Although three consensus treatment plans (CTPs) were developed for CNO patients refractory to NSAID monotherapy by the Childhood Arthritis and Rheumatology Research Alliance (CARRA) [34], therapy protocols of CNO are not yet standardized. In general, first-line treatment is NSAIDs, which may reduce the pain and, in some cases, decrease the number of bone lesions in 3 months [35]. Second-line treatments usually includes methotrexate, corticosteroids, biologic drugs (mainly TNF-α inhibitors), and bisphosphonates depending on the severity of the disease and the presence of comorbidity and/or complications [36]. Almost all of our patients started treatment with NSAIDs but had to switch to other treatments because of partial response and relapse. Methotrexate was the second most frequent treatment, but six of these seven patients received steroids, bisphosphonates, or biologic drugs at the same time. Thus, it is difficult to assess the real impact of methotrexate. Different biologicals have been used to treat CNO, most commonly TNF-α inhibitors [25]. In our study, remission was achieved more frequently with TNF-α inhibitors, including adalimumab and etanercept. Bisphosphonates given to seven patients, resulted in remission in six patients. One patient experienced worsened bone pain after bisphosphonates, subsequently remitting on an adalimumab and bisphosphonate combination, which achieved a good result. Based on our clinical experiences, long bone lesions in diaphyses are more easily improved than those in epiphyses. It is worth noting that, spinal involvement can lead to fractures and secondary bone deformity [37]. This emphasizes the need for early diagnosis and aggressive treatment to prevent complications. Despite recent advances, there is no information on the optimal duration of treatment. Further studies about treatmnt are needed.

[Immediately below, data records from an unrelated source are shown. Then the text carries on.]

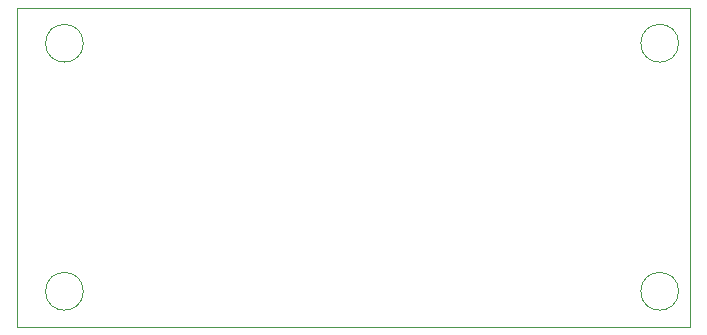
<source format=gm1>
%TF.GenerationSoftware,KiCad,Pcbnew,8.0.8*%
%TF.CreationDate,2025-06-29T12:47:59+09:00*%
%TF.ProjectId,NJM2374A_Boost,4e4a4d32-3337-4344-915f-426f6f73742e,rev?*%
%TF.SameCoordinates,Original*%
%TF.FileFunction,Profile,NP*%
%FSLAX46Y46*%
G04 Gerber Fmt 4.6, Leading zero omitted, Abs format (unit mm)*
G04 Created by KiCad (PCBNEW 8.0.8) date 2025-06-29 12:47:59*
%MOMM*%
%LPD*%
G01*
G04 APERTURE LIST*
%TA.AperFunction,Profile*%
%ADD10C,0.050000*%
%TD*%
G04 APERTURE END LIST*
D10*
X142000000Y-78000000D02*
G75*
G02*
X138800000Y-78000000I-1600000J0D01*
G01*
X138800000Y-78000000D02*
G75*
G02*
X142000000Y-78000000I1600000J0D01*
G01*
X91600000Y-78000000D02*
G75*
G02*
X88400000Y-78000000I-1600000J0D01*
G01*
X88400000Y-78000000D02*
G75*
G02*
X91600000Y-78000000I1600000J0D01*
G01*
X86000000Y-75000000D02*
X143000000Y-75000000D01*
X143000000Y-75000000D02*
X143000000Y-102000000D01*
X86000000Y-102000000D02*
X86000000Y-75000000D01*
X143000000Y-102000000D02*
X86000000Y-102000000D01*
X142000000Y-99000000D02*
G75*
G02*
X138800000Y-99000000I-1600000J0D01*
G01*
X138800000Y-99000000D02*
G75*
G02*
X142000000Y-99000000I1600000J0D01*
G01*
X91600000Y-99000000D02*
G75*
G02*
X88400000Y-99000000I-1600000J0D01*
G01*
X88400000Y-99000000D02*
G75*
G02*
X91600000Y-99000000I1600000J0D01*
G01*
M02*

</source>
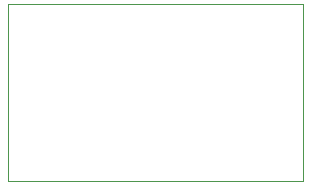
<source format=gbr>
%TF.GenerationSoftware,KiCad,Pcbnew,5.1.5-52549c5~86~ubuntu16.04.1*%
%TF.CreationDate,2020-11-10T00:01:26+05:30*%
%TF.ProjectId,Buzzer Module V1.0,42757a7a-6572-4204-9d6f-64756c652056,V1.0*%
%TF.SameCoordinates,Original*%
%TF.FileFunction,Profile,NP*%
%FSLAX46Y46*%
G04 Gerber Fmt 4.6, Leading zero omitted, Abs format (unit mm)*
G04 Created by KiCad (PCBNEW 5.1.5-52549c5~86~ubuntu16.04.1) date 2020-11-10 00:01:26*
%MOMM*%
%LPD*%
G04 APERTURE LIST*
%TA.AperFunction,Profile*%
%ADD10C,0.050000*%
%TD*%
G04 APERTURE END LIST*
D10*
X115000000Y-130000000D02*
X115000000Y-115000000D01*
X140000000Y-130000000D02*
X115000000Y-130000000D01*
X140000000Y-130000000D02*
X140000000Y-115000000D01*
X115000000Y-115000000D02*
X140000000Y-115000000D01*
M02*

</source>
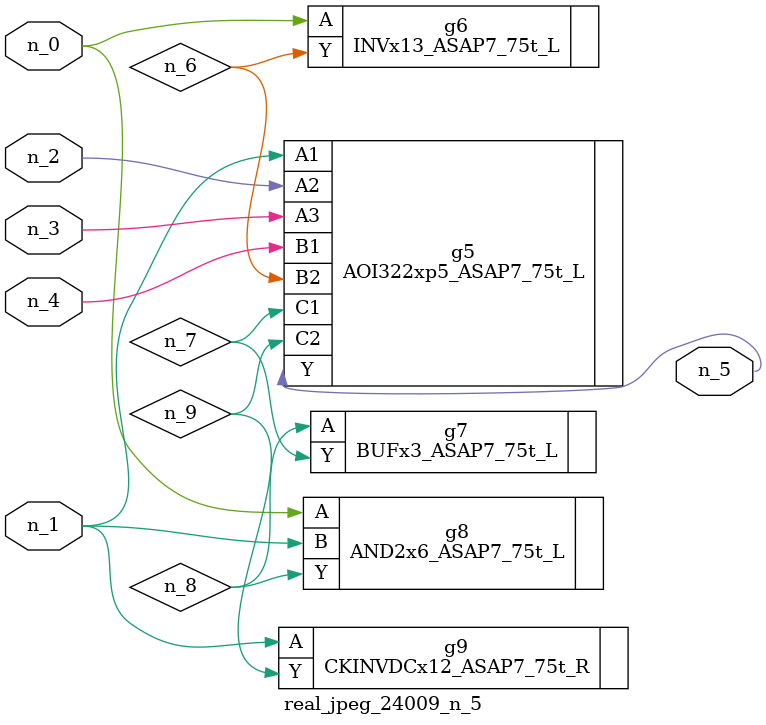
<source format=v>
module real_jpeg_24009_n_5 (n_4, n_0, n_1, n_2, n_3, n_5);

input n_4;
input n_0;
input n_1;
input n_2;
input n_3;

output n_5;

wire n_8;
wire n_6;
wire n_7;
wire n_9;

INVx13_ASAP7_75t_L g6 ( 
.A(n_0),
.Y(n_6)
);

AND2x6_ASAP7_75t_L g8 ( 
.A(n_0),
.B(n_1),
.Y(n_8)
);

AOI322xp5_ASAP7_75t_L g5 ( 
.A1(n_1),
.A2(n_2),
.A3(n_3),
.B1(n_4),
.B2(n_6),
.C1(n_7),
.C2(n_9),
.Y(n_5)
);

CKINVDCx12_ASAP7_75t_R g9 ( 
.A(n_1),
.Y(n_9)
);

BUFx3_ASAP7_75t_L g7 ( 
.A(n_8),
.Y(n_7)
);


endmodule
</source>
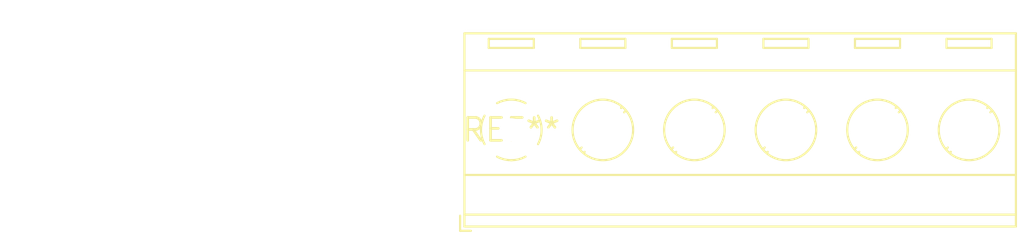
<source format=kicad_pcb>
(kicad_pcb (version 20240108) (generator pcbnew)

  (general
    (thickness 1.6)
  )

  (paper "A4")
  (layers
    (0 "F.Cu" signal)
    (31 "B.Cu" signal)
    (32 "B.Adhes" user "B.Adhesive")
    (33 "F.Adhes" user "F.Adhesive")
    (34 "B.Paste" user)
    (35 "F.Paste" user)
    (36 "B.SilkS" user "B.Silkscreen")
    (37 "F.SilkS" user "F.Silkscreen")
    (38 "B.Mask" user)
    (39 "F.Mask" user)
    (40 "Dwgs.User" user "User.Drawings")
    (41 "Cmts.User" user "User.Comments")
    (42 "Eco1.User" user "User.Eco1")
    (43 "Eco2.User" user "User.Eco2")
    (44 "Edge.Cuts" user)
    (45 "Margin" user)
    (46 "B.CrtYd" user "B.Courtyard")
    (47 "F.CrtYd" user "F.Courtyard")
    (48 "B.Fab" user)
    (49 "F.Fab" user)
    (50 "User.1" user)
    (51 "User.2" user)
    (52 "User.3" user)
    (53 "User.4" user)
    (54 "User.5" user)
    (55 "User.6" user)
    (56 "User.7" user)
    (57 "User.8" user)
    (58 "User.9" user)
  )

  (setup
    (pad_to_mask_clearance 0)
    (pcbplotparams
      (layerselection 0x00010fc_ffffffff)
      (plot_on_all_layers_selection 0x0000000_00000000)
      (disableapertmacros false)
      (usegerberextensions false)
      (usegerberattributes false)
      (usegerberadvancedattributes false)
      (creategerberjobfile false)
      (dashed_line_dash_ratio 12.000000)
      (dashed_line_gap_ratio 3.000000)
      (svgprecision 4)
      (plotframeref false)
      (viasonmask false)
      (mode 1)
      (useauxorigin false)
      (hpglpennumber 1)
      (hpglpenspeed 20)
      (hpglpendiameter 15.000000)
      (dxfpolygonmode false)
      (dxfimperialunits false)
      (dxfusepcbnewfont false)
      (psnegative false)
      (psa4output false)
      (plotreference false)
      (plotvalue false)
      (plotinvisibletext false)
      (sketchpadsonfab false)
      (subtractmaskfromsilk false)
      (outputformat 1)
      (mirror false)
      (drillshape 1)
      (scaleselection 1)
      (outputdirectory "")
    )
  )

  (net 0 "")

  (footprint "TerminalBlock_RND_205-00291_1x06_P5.08mm_Horizontal" (layer "F.Cu") (at 0 0))

)

</source>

The long-term prognosis of CNO is generally favorable, with remission observed in 40% of patients after 1–5 years of follow-up [38]. In our study, we had a remission rate of 11.7% without medicines in a median follow-up of 16 months. The recurrence of the disease is very common. In a US cohort, a recurrence rate of 83% was observed after a follow-up of 1.8 years [21]. In our study, the recurrent rate was 17.6%. This may be related to the small sample size. It has been reported that patients can present a flare even 15 years after the onset of the disease, so it requires monitoring and long-term follow-up [38].

Conclusion

This study is the first case series of CNO from South China to describe the features and outcomes of such an autoinflammatory bone disease. The diagnosis should include clinical history, laboratory and imaging examination, and histopathological examination. Other causes of chronic bone pain should be ruled out. For treatment, NSAIDs are used as first-line drugs followed by steroids, MTX, SASP, bisphosphonates, and TNF-α inhibitors. Combination therapy with bisphosphonates and TNF-α inhibitors may be an option for refractory CNO. The limitation of this study is its small sample size. Thus, further studies including more patients from other tertiary centers are required to formulate diagnostic and treatment strategies for CNO.